Overall, the result of the highly predictive model for the moderate change group suggests that multivariate profiles in cognitive and demographics measures based on ML can be useful for non-demented individuals, including those with SMC and MCI, who are targeted for anti-amyloid therapeutic intervention as a preliminary screening tool before undergoing invasive methods. There are medical benefits in early diagnosis of individuals with AD pathology. The earlier that a diagnosis is determined, the earlier that medical intervention can begin, which can delay cognitive decline and disease progression in individuals at preclinical stages of AD.

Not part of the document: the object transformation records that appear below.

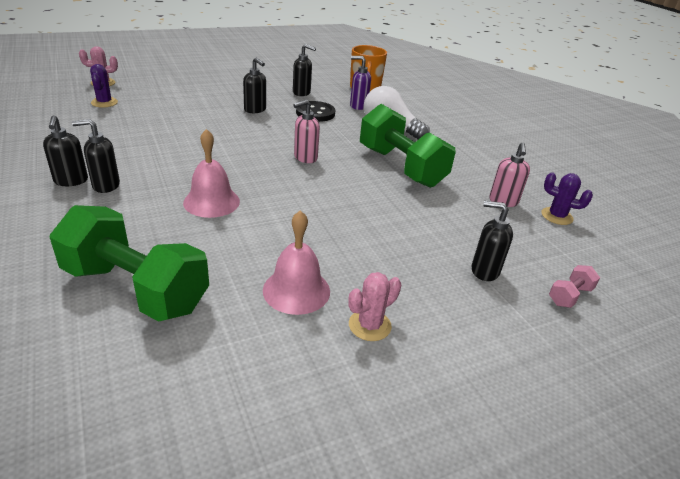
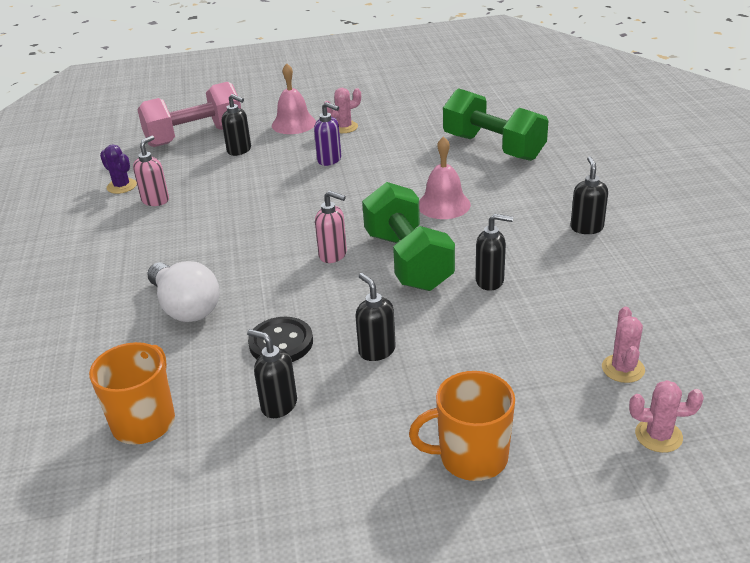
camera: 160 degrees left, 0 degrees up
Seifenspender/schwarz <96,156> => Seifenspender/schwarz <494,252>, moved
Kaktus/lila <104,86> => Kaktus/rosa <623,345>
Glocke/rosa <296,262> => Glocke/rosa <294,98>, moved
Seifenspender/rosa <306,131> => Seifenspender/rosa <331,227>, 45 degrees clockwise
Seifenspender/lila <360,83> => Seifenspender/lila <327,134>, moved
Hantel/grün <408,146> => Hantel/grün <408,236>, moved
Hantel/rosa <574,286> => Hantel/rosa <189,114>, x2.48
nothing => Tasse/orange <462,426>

In addition to an early intervention, there is a potentially financial benefit of early detection of Aβ positivity. Many people have been impacted by the high cost of amyloid PET. An amyloid PET scan costs approximately $5,000 per person in the United States (O’Bryant et al., 2017). Specifically, current findings can be used to identify those who should undergo amyloid PET imaging for inclusion in clinical trials or anti-amyloid therapy. Considering the increasing ability to distinguish Aβ+ from Aβ-, the availability of this cognitive profile model would result in a significant cost saving for dementia caregivers as well as clinical trials.

Potential limitation of this study exists in the cross-sectional design, and any inference about progression from the asymptomatic to clinical stages must be cautiously examined. Moreover, ADNI is not reflective of the general population. However, it compares multiple cognitive scales related to Aβ burden simultaneously, which estimates the relative effects on Aβ positivity based on several subgroups reflecting actual clinical practice. Considering the change in distribution to Aβ status (SUVR) in Figure 4, the distribution becomes dichotomous as the extent of the disease develops. This bimodal distribution has been previously reported for a study using the ADNI dataset (Ewers et al., 2011). This result would reflect the neuropathological changes in the continuous course of AD, which may suggest a causal relationship between cognitive function and Aβ deposition. Our findings also demonstrate potential benefits in clinical utility for non-demented individuals as well as out-of-sample generalization using an ML algorithm. Further studies are needed to specify the robust relationship between cognitive function and Aβ burden by using longitudinal design. Developing novel assessments to capture subtle cognitive impairment related to Aβ among individuals those who are clinically normal is also a priority.

FIGURE 4.

FIGURE 4

Distributions of the Aβ retention (SUVR) across groups.

Conclusion

In conclusion, our findings demonstrate that multivariate neuropsychological assessment and demographic measures using an ML algorithm might predict abnormal level of Aβ status in the non-demented population. Results also provide useful cognitive markers related to Aβ deposition, suggesting subtle changes in preclinical stage of AD. Application of these findings may help more specific identification of Aβ-related changes in cognition at the early stage of AD than before, which can contribute to the development of precision medicine in the field of AD research and therapy.

Author Contributions

HK and H-GK designed the study, acquired and interpreted the data, and were major contributors to the writing of the manuscript and critically revising the manuscript for intellectual content. J-JL analyzed the data and helped to draft the manuscript.

Conflict of Interest Statement

The authors declare that the research was conducted in the absence of any commercial or financial relationships that could be construed as a potential conflict of interest.

Acknowledgments

The manuscript was proofread by the Dental Research Institute of Seoul National University.

Funding. This research was supported by the Ministry of Science and ICT, Korea, under the Information Technology Research Center support program (No. IITP-2019-2017-0-01630) supervised by the Institute for Information and communications Technology Promotion (IITP).